*** Given data Section Begins ***
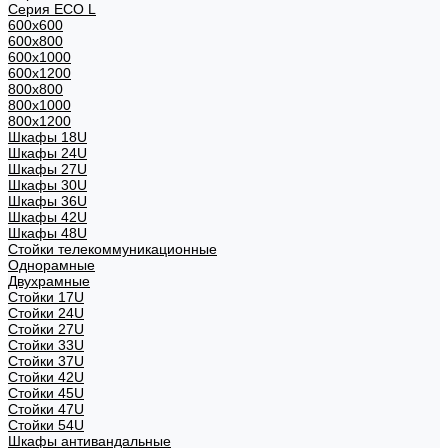
Серия ECO L
600x600
600x800
600х1000
600х1200
800x800
800х1000
800х1200
Шкафы 18U
Шкафы 24U
Шкафы 27U
Шкафы 30U
Шкафы 36U
Шкафы 42U
Шкафы 48U
Стойки телекоммуникационные
Однорамные
Двухрамные
Стойки 17U
Стойки 24U
Стойки 27U
Стойки 33U
Стойки 37U
Стойки 42U
Стойки 45U
Стойки 47U
Стойки 54U
Шкафы антивандальные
*** Given data Section Ends ***
Activity: Collect every line of the material that contains the string "Стойки", matching case exactly.

Task response:
Стойки телекоммуникационные
Стойки 17U
Стойки 24U
Стойки 27U
Стойки 33U
Стойки 37U
Стойки 42U
Стойки 45U
Стойки 47U
Стойки 54U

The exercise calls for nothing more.